There is another problem. For all their efficiency, heat pumps draw on electricity that in Germany is largely still supplied by hydrocarbons. True, on good days solar and wind power now generate well over half the power supply. But with demand expected to grow by 20% by 2030—pushed up by millions of new electric cars and now heat pumps—the addition of renewables capacity will need to speed up markedly. So will investment in the already stressed distribution network, which must increasingly cope with capricious wind and solar rather than steady thermal inputs.

And so, say many experts, will investment in dirty old thermal plants.
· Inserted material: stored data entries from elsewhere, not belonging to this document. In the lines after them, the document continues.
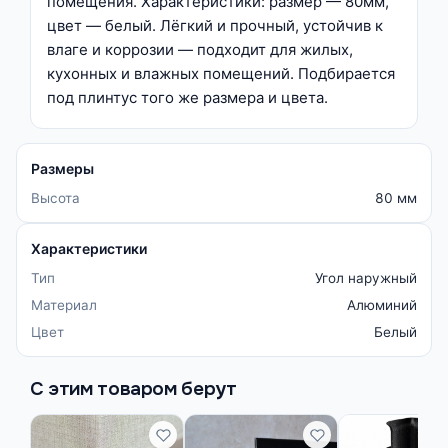
помещения. Характеристики: размер — 80мм,
цвет — белый. Лёгкий и прочный, устойчив к
влаге и коррозии — подходит для жилых,
кухонных и влажных помещений. Подбирается
под плинтус того же размера и цвета.
Размеры
Высота
80 мм
Характеристики
Тип
Угол наружный
Материал
Алюминий
Цвет
Белый
С этим товаром берут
A recent report on bottlenecks to German growth from Deutsche Bank is categorical: “The basic problem is that no cost-effective electricity-storage technologies on a large industrial scale are in sight…Germany will therefore continue to rely on traditional back-up power-generation capacity.” This means not just gas and coal but even stinkier domestic lignite: scrambling in 2022 to make up for cut-off Russian gas supplies, it relaunched no fewer than five mothballed “brown coal” plants.
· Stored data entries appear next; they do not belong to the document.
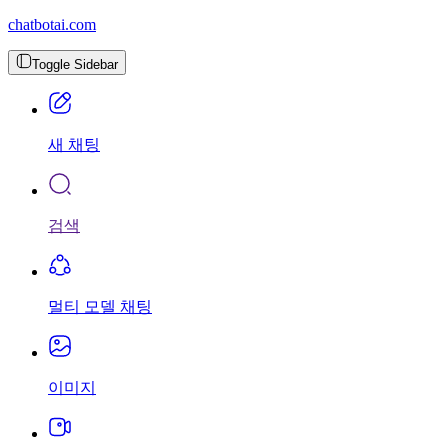
chatbotai.com
Toggle Sidebar
새 채팅
검색
멀티 모델 채팅
이미지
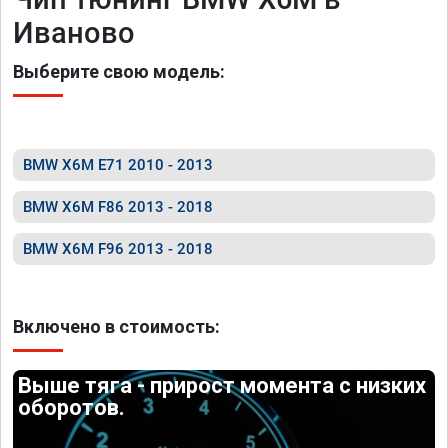
Иваново
Выберите свою модель:
BMW X6M E71 2010 - 2013
BMW X6M F86 2013 - 2018
BMW X6M F96 2013 - 2018
Включено в стоимость:
Выше тяга - прирост момента с низких
оборотов.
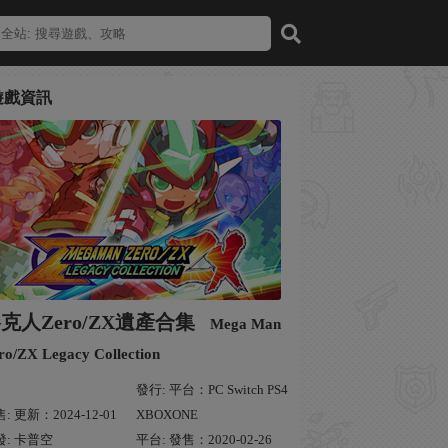
遊戲資訊
克人Zero/ZX遺產合集
Mega Man
ro/ZX Legacy Collection
發行: 平台：PC Switch PS4
: 更新：2024-12-01
XBOXONE
發: 卡普空
平台: 發售：2020-02-26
Hans-Werner Sinn, an economist in Munich, is also blunt. The 40% decline since 1990 in the amount of CO 2 that Germany emits, he said in a recent lecture, was reached by plucking “low-hanging fruit”, such as letting grimy smokestack industries in former East Germany die. In Germany’s current primary-energy mix, including such things as fuel used for transport and heating as well as electricity generation, the share of renewables still remains below 20%. Given that Germany abandoned nuclear energy earlier this year, Mr Sinn reckons that making the remainder clean would mean covering some 2% of Germany’s surface, as much as its entire transport network, in wind and solar farms. Maybe Germany should have invested in more nuclear power instead.